In the 115 years since the discovery of Alzheimer's disease (AD), our knowledge, diagnosis, and therapeutics have significantly improved. Biomarkers are the primary tools for clinical research, diagnostics, and therapeutic monitoring in clinical trials. They provide much insightful information, and while they are not clinically used routinely, they help us to understand the mechanisms of this disease. This review charts the journey of AD biomarker discovery and development from cerebrospinal fluid (CSF) amyloid-beta 1-42 (Aβ42), total tau (T-tau), and phosphorylated tau (p-tau) biomarkers and imaging technologies to the next generation of biomarkers. We also discuss advanced high-sensitivity assay platforms for CSF Aβ42, T-tau, p-tau, and blood analysis. The recently proposed Aβ deposition/tau biomarker/neurodegeneration or neuronal injury (ATN) scheme might facilitate the definition of the biological status underpinning AD and offer a common language among researchers across biochemical biomarkers and imaging. Moreover, we highlight blood-based biomarkers for AD that offer a scalable alternative to CSF biomarkers through cost-saving and reduced invasiveness, and may provide an understanding of disease initiation and development. We discuss different groups of blood-based biomarker candidates, their advantages and limitations, and paths forward, from identification and analysis to clinical validation. The development of valid blood-based biomarkers may facilitate the implementation of future AD therapeutics and diagnostics.

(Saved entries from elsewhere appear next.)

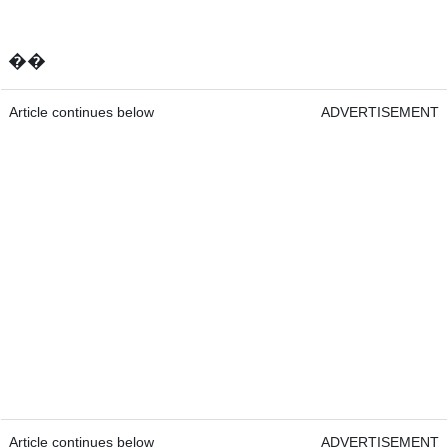
��
Article continues below
ADVERTISEMENT
Article continues below
ADVERTISEMENT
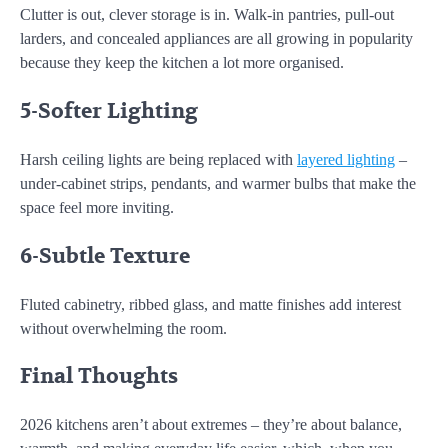
Clutter is out, clever storage is in. Walk-in pantries, pull-out
larders, and concealed appliances are all growing in popularity
because they keep the kitchen a lot more organised.
5-Softer Lighting
Harsh ceiling lights are being replaced with
layered lighting
–
under-cabinet strips, pendants, and warmer bulbs that make the
space feel more inviting.
6-Subtle Texture
Fluted cabinetry, ribbed glass, and matte finishes add interest
without overwhelming the room.
Final Thoughts
2026 kitchens aren’t about extremes – they’re about balance,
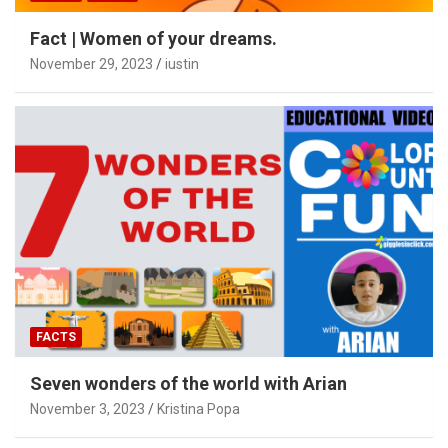
Fact | Women of your dreams.
November 29, 2023
iustin
FACTS
Seven wonders of the world with Arian
November 3, 2023
Kristina Popa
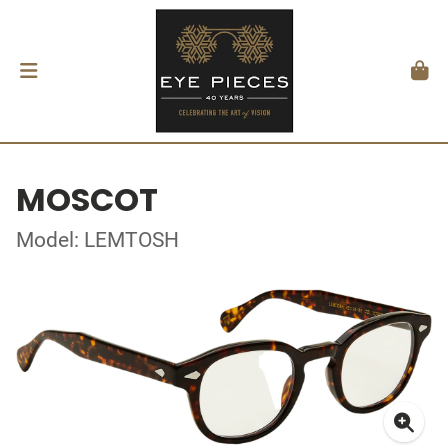
MOSCOT
Model: LEMTOSH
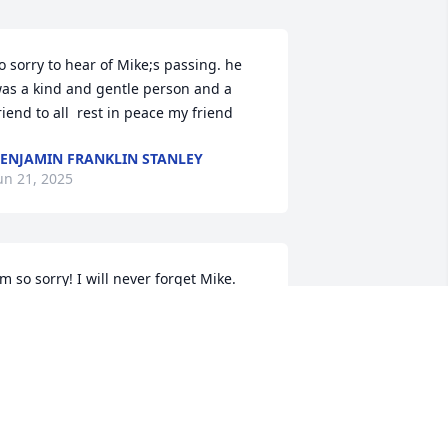
o sorry to hear of Mike;s passing. he 
as a kind and gentle person and a 
riend to all  rest in peace my friend
ENJAMIN FRANKLIN STANLEY
un 21, 2025
'm so sorry! I will never forget Mike. 
et him through my late husband 
avid Mack Howard. Mike was a very 
aring and good man.
INDY HOWARD
un 19, 2025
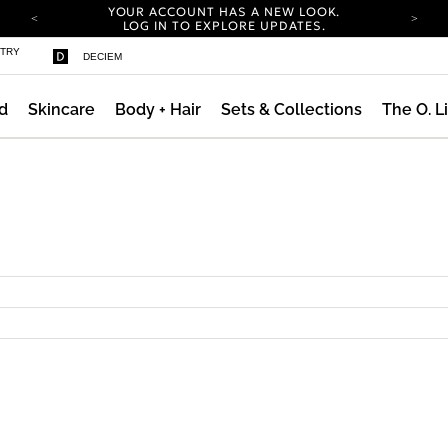
YOUR ACCOUNT HAS A NEW LOOK.
LOG IN TO EXPLORE UPDATES.
COMPLIMENTARY SHIPPING ON ORDERS OVER
STRY
DECIEM
100 USD
CARBON NEUTRAL SHIPPING ON ALL ORDERS.
d
Skincare
Body + Hair
Sets & Collections
The O. L
YOUR ACCOUNT HAS A NEW LOOK.
LOG IN TO EXPLORE UPDATES.
COMPLIMENTARY SHIPPING ON ORDERS OVER
100 USD
CARBON NEUTRAL SHIPPING ON ALL ORDERS.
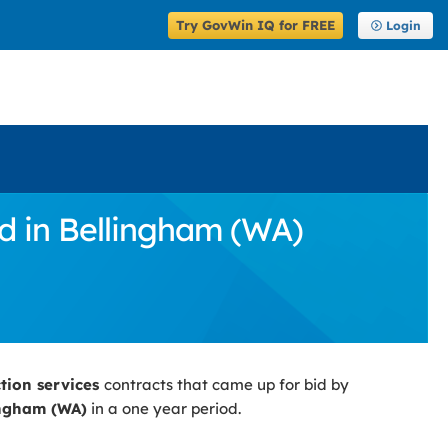
Try GovWin IQ for FREE
Login
d in Bellingham (WA)
ction services
contracts that came up for bid by
ingham (WA)
in a one year period.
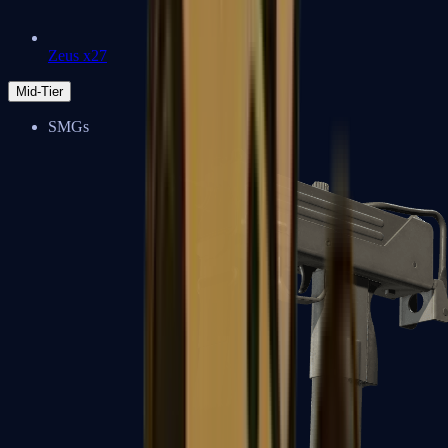
Zeus x27
Mid-Tier
SMGs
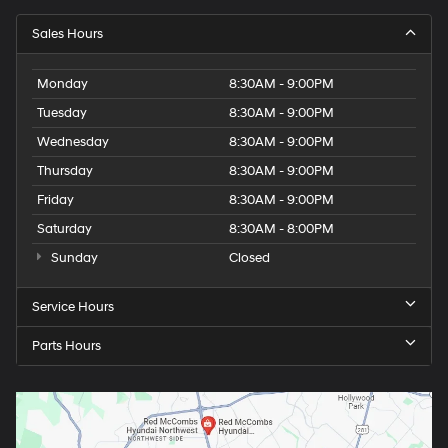
Sales Hours
Monday
8:30AM - 9:00PM
Tuesday
8:30AM - 9:00PM
Wednesday
8:30AM - 9:00PM
Thursday
8:30AM - 9:00PM
Friday
8:30AM - 9:00PM
Saturday
8:30AM - 8:00PM
Sunday
Closed
Service Hours
Parts Hours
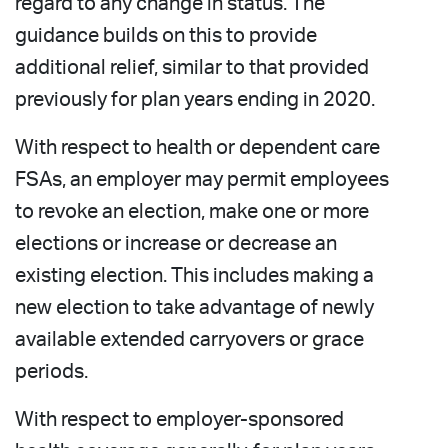
regard to any change in status. The
guidance builds on this to provide
additional relief, similar to that provided
previously for plan years ending in 2020.
With respect to health or dependent care
FSAs, an employer may permit employees
to revoke an election, make one or more
elections or increase or decrease an
existing election. This includes making a
new election to take advantage of newly
available extended carryovers or grace
periods.
With respect to employer-sponsored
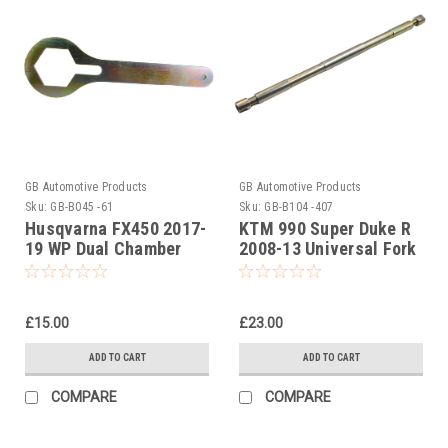
GB Automotive Products
GB Automotive Products
Sku:
GB-B045 -61
Sku:
GB-B104 -407
Husqvarna FX450 2017-
KTM 990 Super Duke R
19 WP Dual Chamber
2008-13 Universal Fork
50mm Steel Fork Cap
Piston Rod Pull Up Tool
Spanner Wrench
£15.00
£23.00
ADD TO CART
ADD TO CART
COMPARE
COMPARE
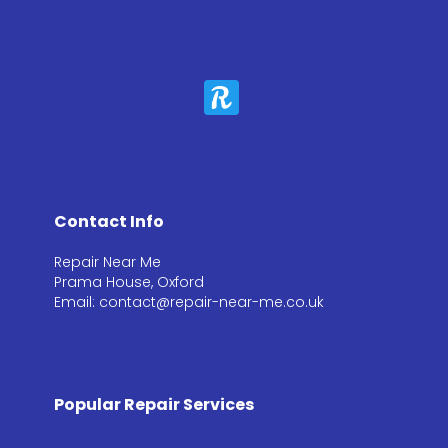
Contact Info
Repair Near Me
Prama House, Oxford
Email: contact@repair-near-me.co.uk
Popular Repair Services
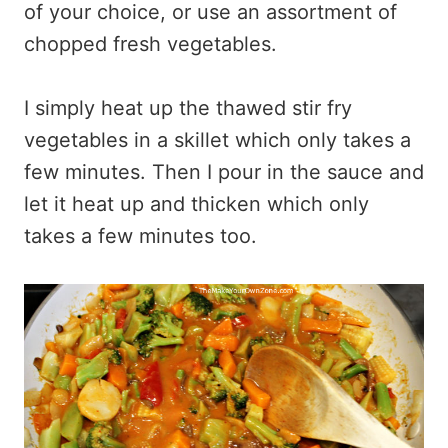
of your choice, or use an assortment of
chopped fresh vegetables.
I simply heat up the thawed stir fry
vegetables in a skillet which only takes a
few minutes. Then I pour in the sauce and
let it heat up and thicken which only
takes a few minutes too.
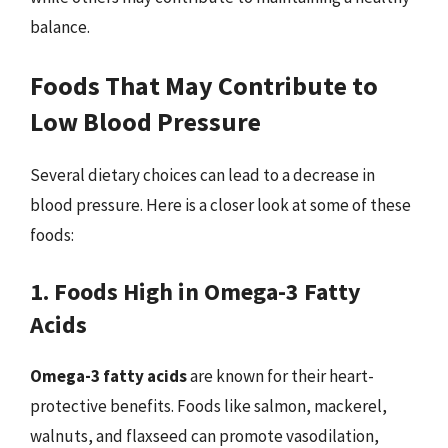
balance.
Foods That May Contribute to
Low Blood Pressure
Several dietary choices can lead to a decrease in
blood pressure. Here is a closer look at some of these
foods:
1. Foods High in Omega-3 Fatty
Acids
Omega-3 fatty acids
are known for their heart-
protective benefits. Foods like salmon, mackerel,
walnuts, and flaxseed can promote vasodilation,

Keywords: Alzheimer’s biomarker; amyloid-beta; blood-based biomarker; cerebrospinal fluid; clinical trial; tau.

Figure 1

Biomarkers and changes in spatiotemporal pattern of Aβ and NFT deposit during disease cascade. Abnormality in CSF Aβ42 and Aβ-PET (‘A’ abnormality) are biomarkers in pre-clinical stage, followed by abnormality in CSF p-tau or Tau-PET and ‘N’ abnormality (increased CSF T-tau and hippocampal atrophy).

Figure 2

Schematic summarizes the milestones of Alzheimer’s disease biomarkers evolute during the past century. In 1984, the first release of criteria for the clinical diagnosis of AD (NINCDS-ADRDA criteria) was published, and a definitive diagnosis of AD can be achieved only by the detection of Aβ plaques and NFT by autopsy. Subsequently, brain imaging technologies to detect amyloid accumulation in the brain using various PET ligands bound to amyloid plaque have emerged, and more recently tau PET has been introduced. Later, in 2011, the NIA-AA recommended diagnostic guidelines for non-symptomatic (i.e., preclinical) and symptomatic (i.e., MCI and dementia) stages. The recent new NIA-AA, updated in 2018, revised the diagnostic criteria for research and provided the new diagnostic approach based on the ATN classification system for the research framework. There are several molecular changes from neuron and glial cells (e.g., astrocyte and microglia) associated with CSF and/or blood biomarkers. If clinical evidence of the glial biomarkers for AD diagnosis becomes valid, the glial cell-derived biomarkers can contribute to clarifying the ATN classification in the future. Up-to-date blood-based biomarkers have been focused on and promised as new AD biomarkers. The PET images from [36,37] are used with permission from the publishers. NFT; neurofibrillary tangles, GFAP; Glial fibrillary acidic protein, CSF; Cerebrospinal fluid, PET; positron emission tomography; FDG-PET; fluorodeoxyglucose positron emission tomography, MCI; mild cognitive impairment, NIA-AA; National Institute on Aging and the Alzheimer’s Association.